─── PASSAGE TO READ ───

The Bulgarian government approved an emergency €20 million package to address chronic underfunding in its state psychiatric hospitals, according to Euractiv.
The funding will raise staff salaries by 30% and renovate ageing facilities using EU recovery funds.
Bulgaria’s psychiatric care system, described by critics as “outdated and understaffed,” has faced repeated condemnation from international bodies like the Council of Europe. Reports highlight decaying infrastructure, reliance on physical restraints due to staffing shortages, and treatment methods unchanged since the communist era. The COVID-19 pandemic worsened conditions, with hospitals operating at 150% capacity and staff often working 12-hour shifts alone.
A recent case underscoring the crisis involved Boris, a young man who died by suicide after his family failed to secure a psychiatric bed in Sofia. His mother, Donka Yordanova, told Bulgarian National Television:
He was crying, telling me he needed help, that he was nervous and wanted to be admitted somewhere—even asking me to call the emergency services.
With 80% of psychiatrists aged over 55 and nurses as old as 81 in some facilities, the sector faces a looming workforce collapse.

───

WHAT YOU WILL DO:
1. Answer these questions from the article on Bulgaria's psychiatric hospitals.
(a) By what percentage will the funding raise staff salaries?
(b) At what capacity were hospitals operating during the COVID-19 pandemic?
(c) What share of psychiatrists are aged over 55?
2. Extend the article on Bulgaria's psychiatric hospitals with a few sentences that pick up after its final line.

─── DATA UNDER STUDY ───

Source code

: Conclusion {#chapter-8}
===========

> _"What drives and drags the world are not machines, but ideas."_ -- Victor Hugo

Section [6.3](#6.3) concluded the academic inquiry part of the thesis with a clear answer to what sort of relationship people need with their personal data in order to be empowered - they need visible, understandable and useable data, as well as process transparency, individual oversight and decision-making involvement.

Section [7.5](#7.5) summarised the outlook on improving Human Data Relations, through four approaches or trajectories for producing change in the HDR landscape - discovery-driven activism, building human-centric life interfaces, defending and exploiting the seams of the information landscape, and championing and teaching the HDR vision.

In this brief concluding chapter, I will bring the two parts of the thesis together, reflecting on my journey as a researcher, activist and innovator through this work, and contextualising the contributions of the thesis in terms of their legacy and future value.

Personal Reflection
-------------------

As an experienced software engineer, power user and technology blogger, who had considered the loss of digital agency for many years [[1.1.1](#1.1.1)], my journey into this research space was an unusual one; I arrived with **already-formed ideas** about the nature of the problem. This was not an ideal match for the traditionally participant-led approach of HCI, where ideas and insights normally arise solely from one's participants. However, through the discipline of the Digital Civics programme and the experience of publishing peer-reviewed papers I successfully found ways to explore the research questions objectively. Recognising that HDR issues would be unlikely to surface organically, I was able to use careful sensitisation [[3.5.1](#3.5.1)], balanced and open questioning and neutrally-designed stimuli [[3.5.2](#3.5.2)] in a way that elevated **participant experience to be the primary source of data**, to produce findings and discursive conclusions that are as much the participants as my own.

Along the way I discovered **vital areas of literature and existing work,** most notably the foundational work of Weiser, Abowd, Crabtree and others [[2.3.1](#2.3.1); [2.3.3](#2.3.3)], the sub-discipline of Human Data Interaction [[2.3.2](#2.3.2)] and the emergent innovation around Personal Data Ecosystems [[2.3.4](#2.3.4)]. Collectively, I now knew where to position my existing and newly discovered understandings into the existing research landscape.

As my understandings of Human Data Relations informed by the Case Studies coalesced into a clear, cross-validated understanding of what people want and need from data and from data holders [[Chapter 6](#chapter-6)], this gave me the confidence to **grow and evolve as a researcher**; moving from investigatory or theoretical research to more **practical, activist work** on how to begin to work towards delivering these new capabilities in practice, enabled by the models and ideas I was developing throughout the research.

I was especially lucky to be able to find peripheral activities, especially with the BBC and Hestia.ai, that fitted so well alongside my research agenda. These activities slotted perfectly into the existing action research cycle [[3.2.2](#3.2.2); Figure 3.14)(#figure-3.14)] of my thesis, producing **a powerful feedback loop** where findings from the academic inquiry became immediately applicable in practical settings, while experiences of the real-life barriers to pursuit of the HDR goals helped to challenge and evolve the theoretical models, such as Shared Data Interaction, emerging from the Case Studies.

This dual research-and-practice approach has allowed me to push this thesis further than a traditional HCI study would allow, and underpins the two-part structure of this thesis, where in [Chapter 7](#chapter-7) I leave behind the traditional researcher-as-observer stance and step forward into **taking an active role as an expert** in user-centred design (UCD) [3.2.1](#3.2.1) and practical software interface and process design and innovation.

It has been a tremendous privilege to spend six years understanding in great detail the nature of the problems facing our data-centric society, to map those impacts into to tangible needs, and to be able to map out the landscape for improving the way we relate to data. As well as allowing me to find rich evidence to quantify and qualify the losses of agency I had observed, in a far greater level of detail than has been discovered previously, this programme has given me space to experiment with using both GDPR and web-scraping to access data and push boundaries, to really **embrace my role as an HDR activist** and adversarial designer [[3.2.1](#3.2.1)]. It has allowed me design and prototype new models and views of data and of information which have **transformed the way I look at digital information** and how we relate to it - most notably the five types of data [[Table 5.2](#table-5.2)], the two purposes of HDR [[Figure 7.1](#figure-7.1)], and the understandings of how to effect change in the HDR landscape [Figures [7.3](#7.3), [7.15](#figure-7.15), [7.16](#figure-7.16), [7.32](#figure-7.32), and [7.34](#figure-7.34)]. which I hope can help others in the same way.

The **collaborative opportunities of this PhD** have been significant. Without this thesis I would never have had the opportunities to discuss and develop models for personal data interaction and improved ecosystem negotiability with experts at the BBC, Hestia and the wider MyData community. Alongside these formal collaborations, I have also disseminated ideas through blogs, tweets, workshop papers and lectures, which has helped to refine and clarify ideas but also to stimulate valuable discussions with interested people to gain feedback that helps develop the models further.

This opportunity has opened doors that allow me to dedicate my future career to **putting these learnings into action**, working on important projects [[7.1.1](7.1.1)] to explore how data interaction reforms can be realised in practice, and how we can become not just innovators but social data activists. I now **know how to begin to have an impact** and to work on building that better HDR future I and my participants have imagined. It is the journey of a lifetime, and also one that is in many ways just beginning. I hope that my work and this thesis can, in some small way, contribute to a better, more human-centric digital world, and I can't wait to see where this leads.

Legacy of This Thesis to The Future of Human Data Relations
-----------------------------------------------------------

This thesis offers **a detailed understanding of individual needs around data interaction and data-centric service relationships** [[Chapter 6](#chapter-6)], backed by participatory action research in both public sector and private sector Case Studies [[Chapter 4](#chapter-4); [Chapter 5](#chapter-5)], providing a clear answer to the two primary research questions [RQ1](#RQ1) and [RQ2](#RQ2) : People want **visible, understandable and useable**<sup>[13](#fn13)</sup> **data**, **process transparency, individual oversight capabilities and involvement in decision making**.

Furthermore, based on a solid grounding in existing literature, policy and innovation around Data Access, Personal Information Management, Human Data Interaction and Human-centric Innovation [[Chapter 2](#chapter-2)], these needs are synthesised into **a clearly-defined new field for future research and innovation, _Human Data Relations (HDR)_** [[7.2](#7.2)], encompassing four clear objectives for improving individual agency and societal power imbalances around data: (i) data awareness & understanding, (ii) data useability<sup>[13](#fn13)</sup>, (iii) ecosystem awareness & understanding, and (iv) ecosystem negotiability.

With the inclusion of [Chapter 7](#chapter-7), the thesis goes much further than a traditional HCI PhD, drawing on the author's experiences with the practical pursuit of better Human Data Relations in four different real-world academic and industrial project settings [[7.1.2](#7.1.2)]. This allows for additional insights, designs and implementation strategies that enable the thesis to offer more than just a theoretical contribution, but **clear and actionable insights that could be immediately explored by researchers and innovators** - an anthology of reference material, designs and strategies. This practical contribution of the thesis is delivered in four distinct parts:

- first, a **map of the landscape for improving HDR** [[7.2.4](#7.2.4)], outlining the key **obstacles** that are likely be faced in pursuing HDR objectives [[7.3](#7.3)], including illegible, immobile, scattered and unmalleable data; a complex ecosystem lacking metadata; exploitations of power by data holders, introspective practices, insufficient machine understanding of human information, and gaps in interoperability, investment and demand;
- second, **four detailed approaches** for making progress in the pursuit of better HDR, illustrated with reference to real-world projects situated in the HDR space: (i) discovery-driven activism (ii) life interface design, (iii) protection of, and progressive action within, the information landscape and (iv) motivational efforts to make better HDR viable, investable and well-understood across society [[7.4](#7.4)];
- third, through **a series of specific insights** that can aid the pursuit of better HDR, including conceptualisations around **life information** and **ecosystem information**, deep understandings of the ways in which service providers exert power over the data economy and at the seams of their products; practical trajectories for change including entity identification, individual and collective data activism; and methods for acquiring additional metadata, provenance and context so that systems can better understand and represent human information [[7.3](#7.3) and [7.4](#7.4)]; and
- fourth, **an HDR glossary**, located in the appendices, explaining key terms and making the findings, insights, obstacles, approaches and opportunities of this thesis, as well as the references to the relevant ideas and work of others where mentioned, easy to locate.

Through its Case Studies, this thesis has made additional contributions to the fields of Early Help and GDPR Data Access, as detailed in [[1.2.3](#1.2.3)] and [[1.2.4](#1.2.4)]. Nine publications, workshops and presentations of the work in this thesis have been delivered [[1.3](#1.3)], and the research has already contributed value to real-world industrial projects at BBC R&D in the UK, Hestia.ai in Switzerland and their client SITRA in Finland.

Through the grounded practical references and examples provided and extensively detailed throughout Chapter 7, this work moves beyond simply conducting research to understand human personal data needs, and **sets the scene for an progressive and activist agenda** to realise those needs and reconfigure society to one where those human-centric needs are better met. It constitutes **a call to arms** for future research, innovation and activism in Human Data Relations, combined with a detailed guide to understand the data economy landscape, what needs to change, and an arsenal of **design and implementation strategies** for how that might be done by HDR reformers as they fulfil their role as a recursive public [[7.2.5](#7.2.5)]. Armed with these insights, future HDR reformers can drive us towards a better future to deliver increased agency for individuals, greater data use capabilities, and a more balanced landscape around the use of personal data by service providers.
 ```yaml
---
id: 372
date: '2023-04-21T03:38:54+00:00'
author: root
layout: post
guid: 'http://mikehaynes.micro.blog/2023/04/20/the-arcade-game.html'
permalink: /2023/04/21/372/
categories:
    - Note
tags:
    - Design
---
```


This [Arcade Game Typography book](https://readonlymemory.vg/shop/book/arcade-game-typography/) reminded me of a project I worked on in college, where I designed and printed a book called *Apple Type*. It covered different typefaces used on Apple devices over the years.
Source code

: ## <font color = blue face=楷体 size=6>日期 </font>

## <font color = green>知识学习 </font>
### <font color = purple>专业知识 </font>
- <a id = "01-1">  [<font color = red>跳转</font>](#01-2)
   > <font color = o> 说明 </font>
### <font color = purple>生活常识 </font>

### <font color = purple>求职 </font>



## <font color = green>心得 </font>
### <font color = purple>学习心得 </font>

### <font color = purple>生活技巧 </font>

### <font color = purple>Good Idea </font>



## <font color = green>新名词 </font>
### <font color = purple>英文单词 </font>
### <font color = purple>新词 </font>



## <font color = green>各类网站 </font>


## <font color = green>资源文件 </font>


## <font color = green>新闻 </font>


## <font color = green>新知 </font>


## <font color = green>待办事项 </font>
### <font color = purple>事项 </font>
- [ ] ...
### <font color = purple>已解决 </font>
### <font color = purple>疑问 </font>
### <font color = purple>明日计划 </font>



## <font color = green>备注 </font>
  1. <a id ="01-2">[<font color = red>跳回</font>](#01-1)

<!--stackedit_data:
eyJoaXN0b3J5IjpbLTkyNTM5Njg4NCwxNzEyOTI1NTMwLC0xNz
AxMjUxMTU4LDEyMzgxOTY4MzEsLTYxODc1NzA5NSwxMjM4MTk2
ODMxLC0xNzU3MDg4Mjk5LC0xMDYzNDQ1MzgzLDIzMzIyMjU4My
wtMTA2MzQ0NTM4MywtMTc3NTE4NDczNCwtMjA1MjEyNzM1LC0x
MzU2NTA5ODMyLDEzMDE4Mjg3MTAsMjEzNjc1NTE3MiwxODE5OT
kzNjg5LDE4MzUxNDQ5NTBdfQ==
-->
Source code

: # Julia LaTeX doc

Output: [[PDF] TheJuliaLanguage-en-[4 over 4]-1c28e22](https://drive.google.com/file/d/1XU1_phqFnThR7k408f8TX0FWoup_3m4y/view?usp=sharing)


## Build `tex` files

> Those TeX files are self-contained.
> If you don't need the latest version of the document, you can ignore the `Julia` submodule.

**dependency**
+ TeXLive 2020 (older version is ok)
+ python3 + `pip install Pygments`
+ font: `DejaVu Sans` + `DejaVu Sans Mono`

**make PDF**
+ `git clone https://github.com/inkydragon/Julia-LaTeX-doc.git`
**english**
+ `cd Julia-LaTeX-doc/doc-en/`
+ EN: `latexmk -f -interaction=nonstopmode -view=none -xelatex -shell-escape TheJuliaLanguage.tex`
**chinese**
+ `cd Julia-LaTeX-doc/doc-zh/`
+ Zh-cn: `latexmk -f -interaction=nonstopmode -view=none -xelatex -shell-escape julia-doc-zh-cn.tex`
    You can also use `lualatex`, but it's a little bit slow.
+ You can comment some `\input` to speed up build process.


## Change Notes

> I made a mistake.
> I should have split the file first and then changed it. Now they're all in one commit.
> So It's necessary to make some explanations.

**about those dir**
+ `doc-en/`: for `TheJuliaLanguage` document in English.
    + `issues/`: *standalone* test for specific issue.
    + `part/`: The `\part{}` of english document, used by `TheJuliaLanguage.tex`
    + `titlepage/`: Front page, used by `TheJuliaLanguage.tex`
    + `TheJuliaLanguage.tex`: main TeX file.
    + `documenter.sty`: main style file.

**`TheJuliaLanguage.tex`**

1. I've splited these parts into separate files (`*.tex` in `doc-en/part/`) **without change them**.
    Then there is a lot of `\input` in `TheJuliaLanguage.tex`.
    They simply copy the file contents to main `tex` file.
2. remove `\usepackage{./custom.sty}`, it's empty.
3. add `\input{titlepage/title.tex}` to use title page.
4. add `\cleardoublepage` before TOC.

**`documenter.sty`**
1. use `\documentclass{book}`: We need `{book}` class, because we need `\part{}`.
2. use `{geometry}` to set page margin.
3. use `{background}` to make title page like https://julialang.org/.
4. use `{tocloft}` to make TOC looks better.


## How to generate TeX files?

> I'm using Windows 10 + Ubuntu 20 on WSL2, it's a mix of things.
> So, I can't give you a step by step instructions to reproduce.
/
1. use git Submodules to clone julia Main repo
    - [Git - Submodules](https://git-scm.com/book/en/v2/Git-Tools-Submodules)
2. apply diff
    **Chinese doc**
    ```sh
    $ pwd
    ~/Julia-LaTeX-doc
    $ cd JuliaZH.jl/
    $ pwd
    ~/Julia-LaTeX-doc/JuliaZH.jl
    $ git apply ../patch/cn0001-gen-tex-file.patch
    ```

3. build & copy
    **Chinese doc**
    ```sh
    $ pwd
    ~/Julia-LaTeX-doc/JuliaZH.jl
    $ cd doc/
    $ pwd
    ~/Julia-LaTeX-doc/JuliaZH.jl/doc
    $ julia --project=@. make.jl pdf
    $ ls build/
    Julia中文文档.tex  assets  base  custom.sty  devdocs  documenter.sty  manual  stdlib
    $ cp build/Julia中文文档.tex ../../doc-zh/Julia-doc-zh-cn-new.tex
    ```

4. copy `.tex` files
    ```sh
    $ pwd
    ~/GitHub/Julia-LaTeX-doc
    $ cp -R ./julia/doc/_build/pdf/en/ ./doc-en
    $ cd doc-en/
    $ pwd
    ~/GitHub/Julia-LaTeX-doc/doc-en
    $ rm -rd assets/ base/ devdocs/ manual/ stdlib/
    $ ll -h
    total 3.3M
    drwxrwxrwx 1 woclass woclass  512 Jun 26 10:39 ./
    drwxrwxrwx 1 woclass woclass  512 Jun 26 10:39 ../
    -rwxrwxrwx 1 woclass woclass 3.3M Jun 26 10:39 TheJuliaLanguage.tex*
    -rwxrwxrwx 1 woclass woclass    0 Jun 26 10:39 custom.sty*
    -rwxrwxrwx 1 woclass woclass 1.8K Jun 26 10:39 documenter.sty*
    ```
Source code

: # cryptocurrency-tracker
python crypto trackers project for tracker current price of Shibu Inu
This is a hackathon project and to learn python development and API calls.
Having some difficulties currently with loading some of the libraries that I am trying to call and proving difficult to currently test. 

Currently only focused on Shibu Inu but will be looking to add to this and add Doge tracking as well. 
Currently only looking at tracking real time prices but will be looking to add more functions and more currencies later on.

───

RESULTS OF THE EXERCISE:
1.
(a) 30%
(b) 150%
(c) 80%

2.
While the funding boost aims to attract staff through higher wages—raising psychiatrists’ salaries to €1,550 monthly and nurses’ to €1,000—experts argue this fails to address perverse incentives embedded in the system. Hospitals receive €40 per patient daily, tied to bed occupancy rather than care quality, encouraging overcrowding over effective treatment.
Dr. Tony Donchev, a former psychiatric clinic director, criticised the approach as “firefighting”.
The question is not only about money. Even if we raise salaries, will the quality of care improve? I don’t think so. Doctors are already doing their best. The system itself needs to change.
Donchev and other advocates demand a complete restructuring of psychiatric care, including replacing bed-based funding, introducing oversight mechanisms, and decentralising management.
The government’s reliance on EU funds for renovations has also drawn scepticism. Critics argue that without systemic reform, upgraded facilities will merely “house the same broken model.”